In the year 267H, Ibn Fadlan, an ambassador for the Caliph of Baghdad was dispatched on a diplomatic mission. Along the way, he encountered some Vikings. It is the earliest known account of Vikings. This is how he described them;

“I have never seen more perfect physical specimens. They are tall as date palms, fair and ruddy, and the men dress in a garment that covers one side of the body but leaves one hand free. Axe, sword, and knife are carried by each guy, always close at hand. Like the Frankish swords, theirs has a broad blade with grooves. Each man has dark green tattoos with designs on every inch of his body, from the tips of his toes to his neck, and so on. Depending on the status and wealth of their husbands, all of their wives wear a round brooch. They are the filthiest of Allah’s creatures. They don’t wash themselves after having sex, or after going to the toilet.
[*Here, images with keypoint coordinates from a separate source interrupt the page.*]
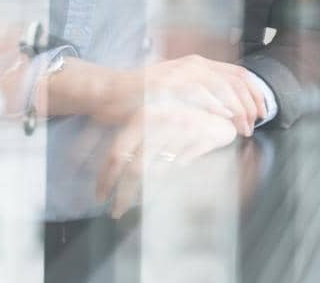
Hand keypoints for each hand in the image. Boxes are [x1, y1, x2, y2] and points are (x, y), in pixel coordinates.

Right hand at [80, 56, 265, 136]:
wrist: (108, 92)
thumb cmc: (143, 97)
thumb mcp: (178, 91)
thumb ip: (201, 95)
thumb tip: (228, 111)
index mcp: (200, 65)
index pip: (239, 75)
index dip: (255, 94)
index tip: (262, 113)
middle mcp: (193, 65)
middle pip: (236, 81)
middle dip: (249, 104)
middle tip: (253, 126)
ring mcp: (180, 73)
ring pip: (221, 87)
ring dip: (236, 109)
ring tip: (241, 128)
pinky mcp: (167, 84)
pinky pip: (197, 93)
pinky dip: (213, 105)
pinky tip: (221, 118)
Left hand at [95, 103, 239, 217]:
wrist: (219, 108)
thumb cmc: (179, 118)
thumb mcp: (152, 122)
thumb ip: (131, 141)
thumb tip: (100, 167)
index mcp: (142, 117)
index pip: (117, 153)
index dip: (105, 178)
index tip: (100, 197)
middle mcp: (159, 122)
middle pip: (135, 167)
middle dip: (123, 193)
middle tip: (115, 212)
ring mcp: (182, 130)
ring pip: (157, 171)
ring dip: (145, 193)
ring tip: (137, 206)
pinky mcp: (201, 138)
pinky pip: (180, 166)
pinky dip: (170, 179)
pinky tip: (161, 191)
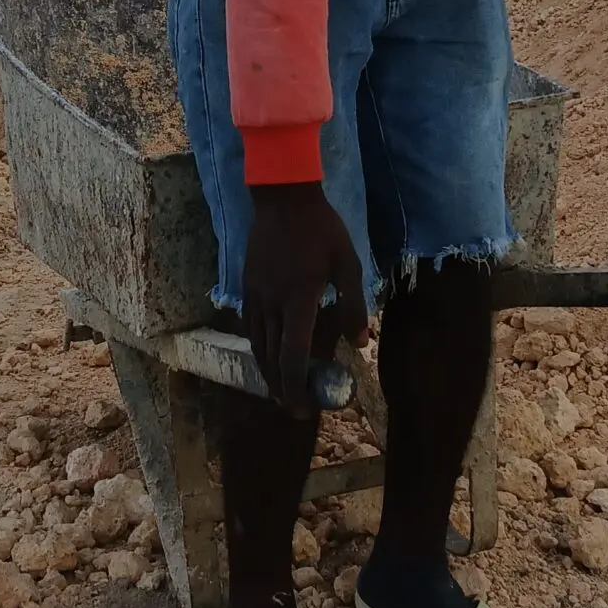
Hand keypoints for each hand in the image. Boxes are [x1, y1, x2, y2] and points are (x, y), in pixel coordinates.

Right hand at [242, 182, 368, 417]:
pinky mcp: (248, 287)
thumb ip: (354, 307)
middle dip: (281, 389)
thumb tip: (360, 344)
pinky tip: (269, 353)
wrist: (282, 198)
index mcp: (298, 302)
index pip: (293, 358)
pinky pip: (251, 327)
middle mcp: (271, 305)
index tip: (304, 409)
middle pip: (271, 360)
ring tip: (281, 388)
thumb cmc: (321, 230)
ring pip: (257, 346)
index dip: (296, 389)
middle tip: (294, 408)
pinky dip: (260, 348)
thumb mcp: (349, 265)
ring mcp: (255, 296)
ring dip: (268, 372)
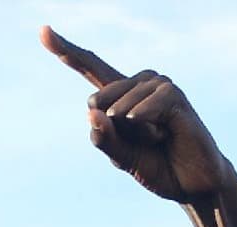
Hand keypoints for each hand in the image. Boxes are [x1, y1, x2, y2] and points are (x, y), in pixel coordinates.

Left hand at [39, 28, 236, 206]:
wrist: (193, 184)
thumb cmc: (158, 166)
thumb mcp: (122, 158)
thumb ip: (105, 139)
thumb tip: (91, 112)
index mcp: (120, 96)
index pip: (89, 66)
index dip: (66, 50)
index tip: (43, 31)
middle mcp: (138, 83)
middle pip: (98, 97)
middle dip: (113, 130)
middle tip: (144, 143)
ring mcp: (158, 86)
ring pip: (121, 104)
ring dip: (134, 132)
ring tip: (158, 140)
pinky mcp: (174, 96)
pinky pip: (146, 105)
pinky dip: (145, 122)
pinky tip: (159, 135)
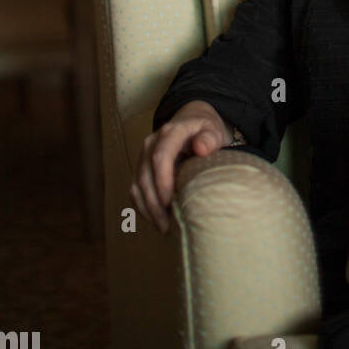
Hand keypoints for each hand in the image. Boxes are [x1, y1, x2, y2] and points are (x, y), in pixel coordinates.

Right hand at [131, 100, 230, 232]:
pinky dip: (143, 206)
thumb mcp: (213, 130)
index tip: (170, 202)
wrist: (192, 120)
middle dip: (154, 203)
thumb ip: (209, 138)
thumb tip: (201, 148)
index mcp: (170, 132)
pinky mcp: (140, 167)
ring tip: (164, 228)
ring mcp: (143, 156)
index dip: (162, 182)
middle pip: (146, 176)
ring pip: (138, 185)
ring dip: (148, 209)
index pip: (160, 158)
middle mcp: (151, 143)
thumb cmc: (205, 129)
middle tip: (168, 226)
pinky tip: (156, 220)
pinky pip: (135, 190)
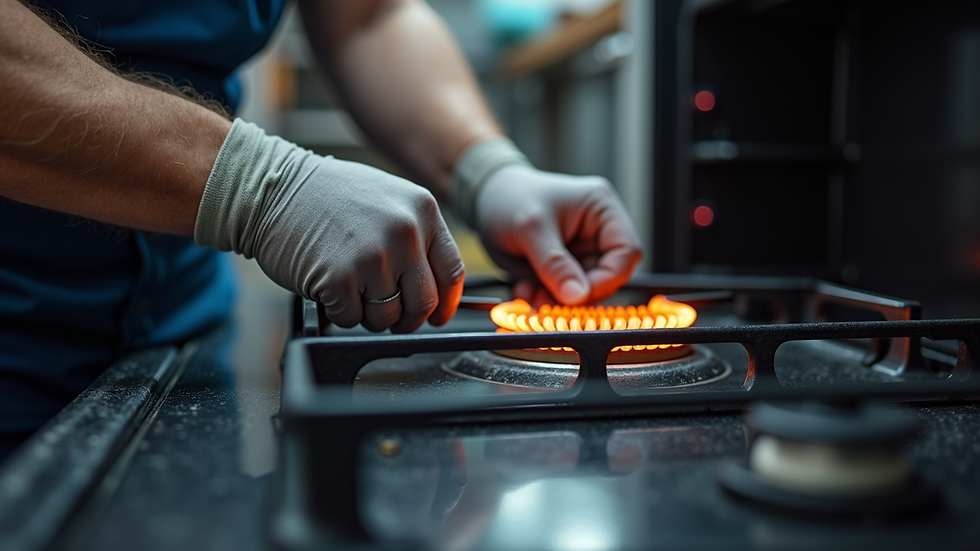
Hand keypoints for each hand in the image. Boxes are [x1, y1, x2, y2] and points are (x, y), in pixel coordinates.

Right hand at [254, 156, 464, 331]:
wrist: (273, 188)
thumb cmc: (326, 197)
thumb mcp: (388, 200)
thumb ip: (416, 237)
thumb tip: (436, 289)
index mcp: (422, 210)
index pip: (451, 272)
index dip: (445, 304)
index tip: (437, 316)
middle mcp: (404, 232)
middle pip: (424, 303)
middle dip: (407, 318)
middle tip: (389, 314)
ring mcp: (373, 256)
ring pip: (387, 316)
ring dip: (368, 313)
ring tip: (349, 285)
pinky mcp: (340, 279)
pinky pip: (352, 319)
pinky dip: (339, 311)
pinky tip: (327, 283)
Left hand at [474, 165, 641, 304]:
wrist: (484, 198)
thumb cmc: (509, 198)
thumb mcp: (530, 229)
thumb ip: (554, 264)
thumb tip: (577, 296)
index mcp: (602, 209)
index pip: (626, 251)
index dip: (607, 278)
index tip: (578, 295)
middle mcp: (597, 230)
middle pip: (607, 275)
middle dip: (576, 294)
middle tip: (548, 302)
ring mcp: (581, 250)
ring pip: (583, 289)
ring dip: (557, 299)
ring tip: (530, 295)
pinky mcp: (564, 265)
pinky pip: (563, 291)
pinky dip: (545, 297)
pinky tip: (525, 289)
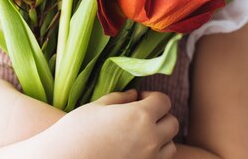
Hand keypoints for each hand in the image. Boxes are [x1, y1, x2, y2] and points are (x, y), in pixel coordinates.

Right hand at [43, 89, 178, 158]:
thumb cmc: (75, 130)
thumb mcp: (96, 106)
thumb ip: (120, 98)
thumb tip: (134, 95)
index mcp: (139, 116)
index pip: (164, 101)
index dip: (153, 97)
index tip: (140, 98)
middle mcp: (149, 139)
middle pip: (172, 123)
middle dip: (160, 116)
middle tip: (141, 115)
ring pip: (170, 145)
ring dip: (161, 137)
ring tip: (140, 133)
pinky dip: (155, 154)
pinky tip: (135, 149)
After meals, they don’t wash their hands. They ramble around like lost asses. They engage in open intercourse with their slave girls. In the event that a merchant walks in at this time to purchase a young slave girl from one of the guys and discovers him having sex with her, he does not leave her until he is satisfied. They wash their heads and faces with the dirtiest, filthiest water there is every day without fail.
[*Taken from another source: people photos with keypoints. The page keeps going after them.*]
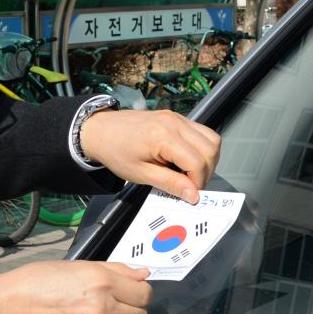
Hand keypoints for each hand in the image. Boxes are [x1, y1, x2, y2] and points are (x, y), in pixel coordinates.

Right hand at [0, 261, 152, 313]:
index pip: (145, 294)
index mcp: (102, 282)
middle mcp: (102, 308)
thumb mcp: (78, 265)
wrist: (10, 308)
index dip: (140, 291)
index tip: (132, 290)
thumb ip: (115, 269)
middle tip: (116, 301)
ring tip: (88, 310)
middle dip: (132, 308)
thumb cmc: (38, 280)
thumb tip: (143, 273)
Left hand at [79, 109, 221, 203]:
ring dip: (207, 159)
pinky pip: (202, 132)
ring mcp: (177, 117)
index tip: (189, 194)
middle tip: (191, 185)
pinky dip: (201, 148)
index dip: (198, 182)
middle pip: (211, 149)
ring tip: (190, 173)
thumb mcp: (141, 174)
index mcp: (163, 137)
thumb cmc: (116, 152)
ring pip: (212, 139)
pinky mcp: (177, 117)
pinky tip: (186, 160)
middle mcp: (174, 123)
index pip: (197, 162)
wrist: (100, 130)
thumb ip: (170, 184)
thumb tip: (193, 196)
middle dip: (206, 172)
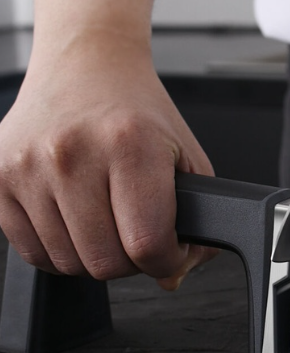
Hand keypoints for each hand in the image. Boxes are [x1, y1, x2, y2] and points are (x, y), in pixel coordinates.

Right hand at [0, 3, 214, 285]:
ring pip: (70, 264)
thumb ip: (192, 223)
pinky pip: (35, 253)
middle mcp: (72, 154)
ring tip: (107, 220)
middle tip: (137, 232)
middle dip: (132, 261)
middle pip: (107, 264)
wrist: (87, 69)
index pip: (148, 244)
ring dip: (96, 255)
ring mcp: (27, 167)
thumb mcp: (186, 160)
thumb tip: (171, 277)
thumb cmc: (138, 113)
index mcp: (129, 145)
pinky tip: (78, 219)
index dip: (167, 260)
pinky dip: (64, 249)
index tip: (169, 250)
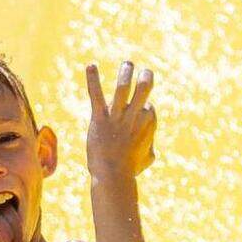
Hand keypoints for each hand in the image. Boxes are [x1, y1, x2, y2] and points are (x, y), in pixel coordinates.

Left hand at [85, 61, 154, 185]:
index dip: (144, 109)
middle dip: (145, 78)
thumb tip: (150, 151)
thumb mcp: (146, 159)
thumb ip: (149, 150)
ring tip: (128, 64)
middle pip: (144, 89)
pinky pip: (96, 95)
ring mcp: (117, 116)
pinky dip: (93, 80)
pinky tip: (91, 66)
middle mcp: (134, 116)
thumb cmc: (129, 170)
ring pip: (123, 88)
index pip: (148, 106)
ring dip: (126, 73)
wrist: (112, 176)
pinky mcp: (100, 118)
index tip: (137, 118)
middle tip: (144, 71)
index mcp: (148, 123)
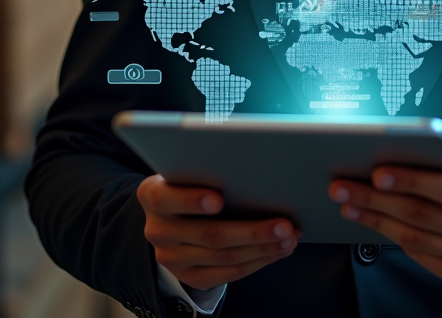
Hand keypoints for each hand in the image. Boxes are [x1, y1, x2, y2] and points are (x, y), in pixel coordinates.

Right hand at [137, 175, 300, 290]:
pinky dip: (256, 262)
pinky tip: (276, 251)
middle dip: (252, 230)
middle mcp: (158, 229)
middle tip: (283, 224)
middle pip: (209, 234)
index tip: (218, 198)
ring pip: (223, 257)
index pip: (167, 198)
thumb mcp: (185, 168)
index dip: (191, 199)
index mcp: (152, 195)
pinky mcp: (187, 275)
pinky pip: (226, 274)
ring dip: (262, 248)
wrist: (168, 213)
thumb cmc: (187, 180)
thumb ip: (206, 167)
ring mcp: (171, 257)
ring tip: (289, 237)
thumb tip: (251, 165)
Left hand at [328, 118, 441, 284]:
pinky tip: (372, 218)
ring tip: (348, 200)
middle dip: (377, 198)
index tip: (379, 170)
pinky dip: (390, 236)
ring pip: (413, 236)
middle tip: (345, 183)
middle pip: (422, 215)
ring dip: (374, 218)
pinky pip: (418, 253)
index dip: (413, 181)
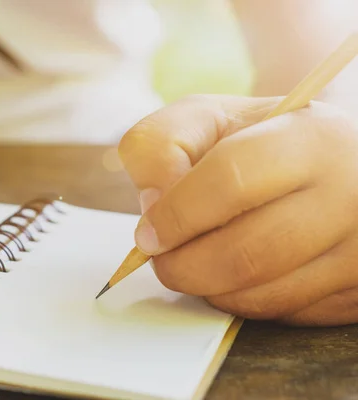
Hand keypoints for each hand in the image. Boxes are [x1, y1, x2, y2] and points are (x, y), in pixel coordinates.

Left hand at [118, 94, 357, 325]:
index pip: (229, 183)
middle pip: (245, 255)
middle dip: (183, 267)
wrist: (333, 165)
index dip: (175, 215)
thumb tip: (152, 206)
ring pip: (261, 296)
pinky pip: (281, 315)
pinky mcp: (357, 293)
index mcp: (310, 139)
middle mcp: (349, 196)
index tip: (147, 235)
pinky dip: (243, 300)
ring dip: (209, 288)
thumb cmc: (261, 142)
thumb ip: (163, 145)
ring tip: (197, 261)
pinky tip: (238, 272)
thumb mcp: (209, 119)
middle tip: (163, 259)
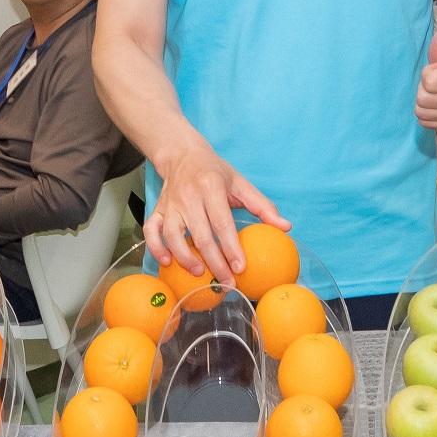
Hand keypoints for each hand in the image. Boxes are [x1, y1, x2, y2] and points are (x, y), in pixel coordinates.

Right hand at [145, 139, 284, 281]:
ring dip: (185, 258)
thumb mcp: (240, 183)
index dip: (231, 247)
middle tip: (226, 282)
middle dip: (214, 262)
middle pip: (201, 235)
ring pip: (173, 235)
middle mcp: (189, 196)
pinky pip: (151, 230)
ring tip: (199, 274)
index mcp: (211, 187)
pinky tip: (166, 263)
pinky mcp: (158, 209)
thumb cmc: (215, 172)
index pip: (222, 223)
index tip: (240, 268)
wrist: (182, 154)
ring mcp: (171, 204)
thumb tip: (285, 227)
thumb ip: (262, 206)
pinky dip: (156, 247)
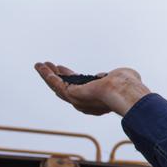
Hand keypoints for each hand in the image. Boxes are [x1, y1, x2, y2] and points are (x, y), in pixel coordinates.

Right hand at [34, 62, 151, 116]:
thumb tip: (100, 75)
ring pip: (57, 86)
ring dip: (47, 75)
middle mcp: (85, 101)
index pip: (79, 86)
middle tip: (48, 65)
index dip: (69, 77)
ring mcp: (77, 100)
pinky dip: (47, 75)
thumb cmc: (127, 84)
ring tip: (39, 65)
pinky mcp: (72, 95)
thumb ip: (109, 76)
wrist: (124, 90)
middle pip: (65, 87)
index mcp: (96, 96)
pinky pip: (56, 84)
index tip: (62, 68)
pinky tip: (40, 67)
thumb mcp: (120, 76)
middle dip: (56, 76)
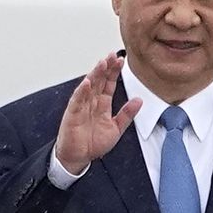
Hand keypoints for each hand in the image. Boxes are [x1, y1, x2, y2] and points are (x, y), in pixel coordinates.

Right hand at [54, 53, 142, 173]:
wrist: (79, 157)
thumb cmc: (93, 143)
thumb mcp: (116, 128)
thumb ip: (127, 114)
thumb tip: (139, 100)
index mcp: (102, 105)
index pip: (108, 84)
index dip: (114, 72)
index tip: (121, 60)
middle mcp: (91, 103)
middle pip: (99, 81)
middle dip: (106, 68)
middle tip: (112, 55)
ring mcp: (81, 107)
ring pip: (89, 87)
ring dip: (95, 74)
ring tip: (102, 63)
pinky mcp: (72, 114)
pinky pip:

Every morning, a young serving girl arrives bearing breakfast and a large basin of water. She offers it to her lord, who uses it to wash his hands, face, and hair. In the basin, he uses a comb to wash and detangle his hair before blowing his nose, spitting, and performing every other dirty act imaginable in the water. The servant delivers the bowl to the man standing next to him when he is finished. Until she has given the basin to each man in the house in turn, she continues to pass it from one to the other. They all spit, blow their noses, wash their faces and wash their hair in one basin.

If one of them becomes unwell, the others will set up a tent for him far away from them. They give him some bread and water, but they don’t approach him or communicate with him. Particularly if he is a slave or a poor guy, they do not even visit him throughout the entirety of his illness. If he gets better, he returns to them; if he passes away, they burn him. If he is a slave, they leave him in his current location, where dogs and raptors will eat him.
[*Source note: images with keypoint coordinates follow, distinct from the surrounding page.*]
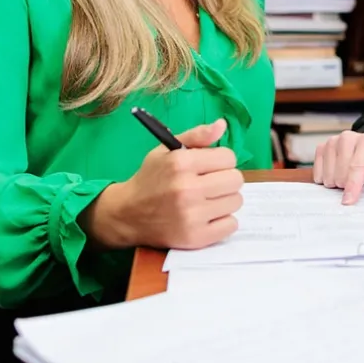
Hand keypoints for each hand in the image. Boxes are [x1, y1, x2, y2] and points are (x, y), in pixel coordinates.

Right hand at [81, 118, 243, 250]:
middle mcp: (187, 189)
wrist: (127, 214)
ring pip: (236, 202)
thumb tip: (222, 125)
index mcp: (181, 163)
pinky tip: (207, 216)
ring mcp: (192, 216)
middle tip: (211, 183)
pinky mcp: (195, 237)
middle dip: (226, 179)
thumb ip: (197, 136)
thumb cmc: (150, 179)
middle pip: (236, 180)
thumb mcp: (167, 150)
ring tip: (207, 200)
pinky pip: (231, 225)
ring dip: (225, 200)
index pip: (228, 157)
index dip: (221, 160)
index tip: (211, 166)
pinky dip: (223, 221)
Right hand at [312, 130, 363, 204]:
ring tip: (348, 176)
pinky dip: (327, 179)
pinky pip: (318, 174)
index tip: (348, 201)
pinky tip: (337, 173)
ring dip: (338, 183)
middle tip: (358, 181)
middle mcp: (348, 138)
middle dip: (348, 186)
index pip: (357, 166)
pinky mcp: (321, 147)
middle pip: (340, 175)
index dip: (352, 186)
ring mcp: (332, 142)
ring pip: (328, 176)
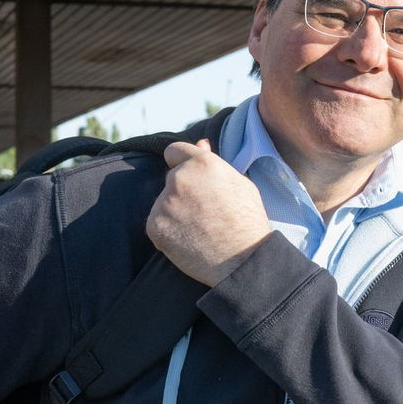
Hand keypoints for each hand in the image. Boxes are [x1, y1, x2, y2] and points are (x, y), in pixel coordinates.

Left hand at [145, 139, 272, 286]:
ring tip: (199, 228)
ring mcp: (164, 203)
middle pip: (171, 178)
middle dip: (183, 190)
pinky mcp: (154, 225)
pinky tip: (189, 239)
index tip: (191, 177)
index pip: (174, 151)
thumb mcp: (240, 184)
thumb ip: (216, 163)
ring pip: (164, 202)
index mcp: (202, 163)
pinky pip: (157, 222)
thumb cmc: (248, 222)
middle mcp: (179, 178)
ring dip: (175, 211)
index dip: (182, 163)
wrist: (243, 260)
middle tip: (204, 211)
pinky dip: (168, 230)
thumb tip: (200, 143)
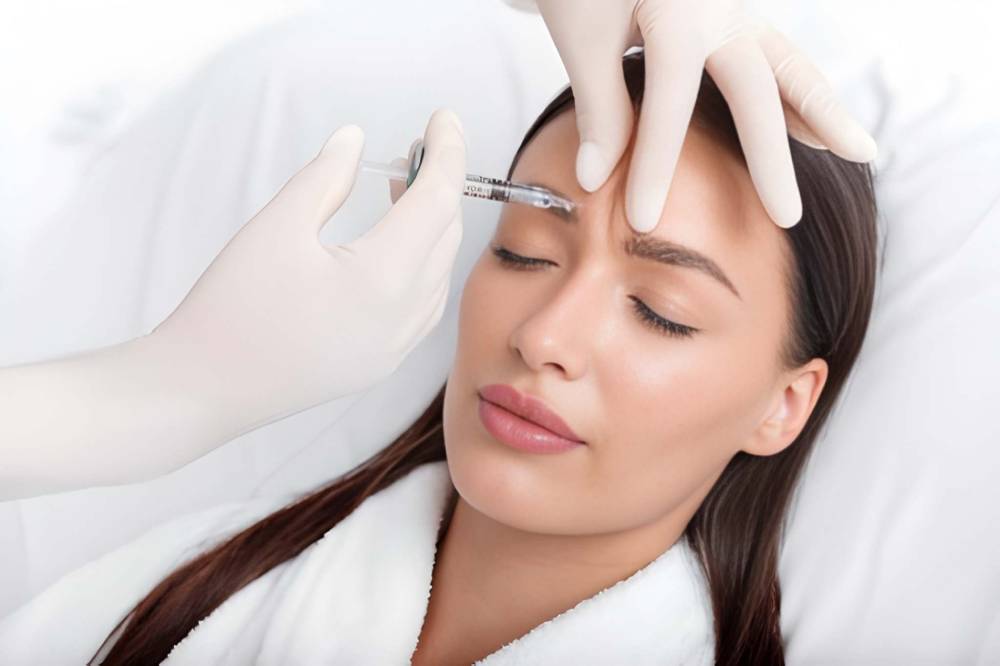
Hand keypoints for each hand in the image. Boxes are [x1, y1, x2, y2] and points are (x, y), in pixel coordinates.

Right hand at [150, 108, 465, 425]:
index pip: (439, 200)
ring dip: (432, 225)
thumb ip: (327, 177)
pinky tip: (395, 244)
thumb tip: (357, 140)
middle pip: (446, 235)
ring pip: (439, 271)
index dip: (447, 152)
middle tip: (414, 148)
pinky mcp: (380, 363)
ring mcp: (396, 349)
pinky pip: (424, 305)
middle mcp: (404, 319)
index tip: (443, 116)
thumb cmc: (230, 307)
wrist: (201, 390)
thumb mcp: (277, 226)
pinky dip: (422, 265)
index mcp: (384, 280)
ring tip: (400, 188)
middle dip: (439, 184)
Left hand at [534, 0, 877, 231]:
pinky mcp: (732, 13)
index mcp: (678, 7)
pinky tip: (815, 133)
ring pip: (788, 64)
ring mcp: (733, 6)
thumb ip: (597, 106)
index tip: (640, 221)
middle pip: (756, 87)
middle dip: (771, 157)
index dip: (655, 165)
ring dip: (822, 112)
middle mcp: (719, 4)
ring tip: (862, 153)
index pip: (671, 101)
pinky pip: (776, 57)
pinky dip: (798, 95)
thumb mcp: (580, 35)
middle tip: (787, 217)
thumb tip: (595, 180)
When they capture a thief or bandit, they take him to a large tree, tie a heavy rope around his neck, and hang him there until the wind and rain cause him to crumble to pieces. When a distinguished man passes away, his family members inquire of his female and young slave girls, asking, “Who among you will accompany him in death?” Once this pledge is made, it becomes irrevocable, and there is no possibility of turning back. When the day arrives for the man’s body to be cremated, along with the girl who volunteered to perish with him, I made my way to the riverside where his boat was moored. A customary practice of their king involves maintaining a group of 400 courageous individuals within his palace. These are his bravest companions, individuals upon whom he can rely. When the king eventually dies, they die too and allow themselves to be killed for him.”

Ṣalāḥ al-Irānī – It has been reported that the Vikings conducted frequent raids on both Muslim and Christian territories within the Iberian Peninsula. Over time, a group of Vikings settled in southeast Seville and embraced Islam. They gained renown for their production of cheese, which became a sought-after commodity in Cordoba and Seville. In 2015, archaeologists conducting research observed the discovery of a woman’s burial site from the 9th century. Among the artefacts found was a silver ring adorned with a purple stone. Experts identified an Arabic inscription on it which read – “il La,” signifies ‘For Allah’ It is said; ‘They highly valued pork. Even those who had converted to Islam aspired to it and were very fond of pork.” These Viking Muslim communities would become known for supplying cheese to Spanish cities including Cordoba and Seville.